On one hand, to make the projection points of same data lie close to one another, their covariance should be minimized. On the other hand, the distances between centers of different kinds of classes need to be far away causing the projection spacing of them to be larger. Here, two concepts are introduced. The within-class scatter matrix is defined as

$$S_{\omega }={{\displaystyle \sum }}_{i=1}^N{{\displaystyle \sum }}_{xϵX_i}\left(x-{\mu }_i\right){\left(x-{\mu }_i\right)}^T,$$

(5)

where $N$ is the number of classes; $X_i$ and ${\mu }_i$ are the set and mean vector of the $i$th class, respectively. The inter-class scatter matrix is defined as

$$S_b={{\displaystyle \sum }}_{i=1}^N{m}_i\left({\mu }_i-\mu \right){\left({\mu }_i-\mu \right)}^T,$$

(6)

where $m_i$ is the number of $i$th class, and $\mu$ is the mean vector for all classes. Considering both intra-class and inter-class scatter matrices, we can achieve classification through Formula (7):

$$\underset{W}{\max }\frac{tr\left(W^T{S}_{b}W\right)}{tr\left(W^T{S}_{\omega }W\right)} ,$$

(7)

where the closed-form solution of matrix $W\in R^{d\times \left(N-1\right)}$ is composed of $d^{\prime }$ largest non-zero generalized eigenvalues corresponding to the eigenvectors of $S_{\omega }^{-1}{S}_b$; $d$ and $d^{\prime }$ are the dimensions of features before and after projection; $tr\left(·\right)$ is the trace of the matrix.

### PROVIDED DATA
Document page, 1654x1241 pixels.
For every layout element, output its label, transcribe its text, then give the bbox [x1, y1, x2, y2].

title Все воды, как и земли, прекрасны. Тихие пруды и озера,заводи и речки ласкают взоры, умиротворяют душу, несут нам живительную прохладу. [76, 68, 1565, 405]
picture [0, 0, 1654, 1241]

### GOAL 1
Answer from the scatter-matrix text:
(a) What should be minimized so that the projection points of the same data lie close to one another?
(b) What does $N$ denote?
(c) What does $tr\left(·\right)$ stand for?
### GOAL 2
Please carry on the scatter-matrix text with a few sentences that follow its final sentence.
The listing has no connection to the scatter-matrix text.

### FINAL RESULT 1
(a) Their covariance.
(b) The number of classes.
(c) The trace of the matrix.

### FINAL RESULT 2
3.2.2. PNN Classification Model

Probabilistic Neural Network (PNN) was first proposed by Dr. D.F. Specht in 1989. Currently, it is commonly used for pattern classification. Its schematic diagram is shown in Figure 7:

The weight of radial layer ${\omega }_1$ is directly taken from input dataset $X$, and dimension Q of $X$ corresponds to the number of neurons in the radial layer. When $X$ is input into the network, the distance between $X$ and ${\omega }_1$ is obtained using the Euclidean distance and stored in dist. The value in dist is then multiplied by the polarization factor $b$ point by point. The results are applied to the radial basis function provided as output $a^1$.

It is worth noting that when polarization factor $b$ is too small, the input of activation function $n^1$ will become smaller; therefore, output $a^1$ will increase following radial basis function conversion, which will improve the contribution of the training dataset to the current dataset, leading data overfitting. On the contrary, if polarization factor $b$ is too large, the contribution of the training dataset to the current dataset will decrease, leading to data underfitting.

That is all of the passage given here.